• [Texto fornecido]:
O momento mais marcante é quando os cardeais, reunidos no conclave para escolher
o próximo papa, suplicam a Deus para não serem votados. Na verdade, toda a
primeira meia hora do filme é soberba na construção de uma ritualidade que
todos respeitam, mas que poucos querem que as atenções recaiam sobre si no
final.
Depois
disso, o longa perde um pouco sua força, talvez por esse início ser todo muito
rico em dramaticidade que desestabiliza as convicções de um grupo de líderes
religiosos que deveriam sustentar com afinco uma crença. Mas é como se o filme
abraçasse o fake como forma de
alcançar esse estado de impossibilidade, ao mesmo tempo em que acredita
piamente no nonsense e precisa dele
para fazer sua crítica a um certo estado de coisas.
Mesmo
assim, o filme continua sua empreitada de cutucadas. Está no choque que o Papa
tem no contato com pessoas comuns nas ruas, em especial vendo reavivar sua
antiga paixão pelo teatro quando descobre uma trupe que encena Tchekhov (é
sintomático o momento em que ele diz ser, na verdade, um ator); mas se encontra
também nos cardeais sofrendo de dores de cabeça e jogando vôlei para aplacar as
angústias, ou na cena em que o psicanalista, recitando trechos da Bíblia, diz
que aquele se trata de um livro depressivo.
Se
o absurdo das situações soa tão implausível, é daí mesmo que Moretti tira a
graça do filme, a partir do inimaginável, junto com uma pitada de coragem. O
filme mais conhecido de Moretti talvez seja o drama em luto O Quarto do Filho, Palma de Ouro no
Festival de Cannes em 2001. Apesar de ótimo (um de seus melhores trabalhos) não
é a melhor referência aqui porque Habemus
Papam trabalha no registro de um certo humor negro com fundo de seriedade. Nesse
sentido, o filme se assemelha bastante ao longa anterior do cineasta, O Crocodilo, sátira pesada, mas
fantasiada de comédia, a Silvio Berlusconi e sua figura de poderoso chefão da
política e das comunicações na Itália.

• [Tarefas]:
[a] Por favor, transcreva literalmente o trecho da crítica sobre Habemus Papam que vai de "O momento mais" até "estado de coisas.", incluindo essas palavras.
[b] Retome a crítica sobre Habemus Papam logo após a última frase apresentada.

• [Dados registrados]:
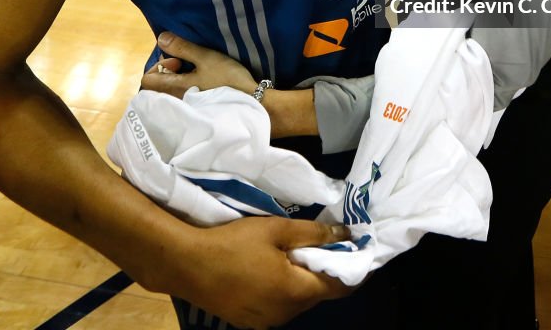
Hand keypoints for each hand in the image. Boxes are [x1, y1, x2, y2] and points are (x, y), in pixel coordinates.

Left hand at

• [Resultados esperados]:
[a]
O momento mais marcante é quando os cardeais, reunidos no conclave para escolher
o próximo papa, suplicam a Deus para não serem votados. Na verdade, toda a
primeira meia hora do filme é soberba na construção de uma ritualidade que
todos respeitam, mas que poucos querem que as atenções recaiam sobre si no
final.
Depois
disso, o longa perde um pouco sua força, talvez por esse início ser todo muito
rico em dramaticidade que desestabiliza as convicções de um grupo de líderes
religiosos que deveriam sustentar com afinco uma crença. Mas é como se o filme
abraçasse o fake como forma de
alcançar esse estado de impossibilidade, ao mesmo tempo em que acredita
piamente no nonsense e precisa dele
para fazer sua crítica a um certo estado de coisas.

[b]
A
filmografia do diretor é marcada pelo humor sagaz, sem precisar ser rasteiro ou
recorrer a subterfúgios da comédia rasgada. Se parece tão fácil atacar a
religião atualmente, com tanto exemplos de estagnação intelectual e retrocesso
cultural, Habemus Papam busca um
caminho mais enviesado, o que reforça mesmo sua singularidade. No fim, existe
um alvo muito claro no filme, coisa que a cena final sacramenta como uma
pancada contundente naquele universo de homens cuja fé se encontra na corda
bamba.
4 comentários:
Incrível, Rafael, já não lembro em detalhes o final do filme! Mas, lendo o que você escreveu, recordei o quanto me diverti com a dramédia de Moretti. Estou bem inclinada em atribuir uma estrelinha a mais a Habemus Papam, afinal, passado pouco tempo e já me deu vontade de rever. Adoro suas críticas!
Sabe a expressão "sem sal"? Pois, ela é minha definição para o filme. Ele me tocou tão pouco que eu não consigo nem lembrar as partes dele direito...
Mas, respeito sua opinião de um dos melhores filmes do ano.
Sensacional atuação do veterano Piccoli...
O Falcão Maltês
Oh Stella, que bom saber que você gosta dos meus textos. Vistando tanto o blog e comentando, me sinto honrado. Também me diverti bastante com o filme, é contundente, mas tem um tratamento quase leve. O final acho de uma força incrível.
Elizio, acho que a gente já tinha comentado sobre o filme e você não tinha gostado mesmo. Também respeito o seu "sem sal". Mas bem que podia dar outra chance pro filme, não?
Antonio, o Piccoli é genial. Este ano tá complicado pros atores, mas acredito que ele deve estar entre as cinco melhores atuações masculinas do que chegou aos nossos cinemas em 2012.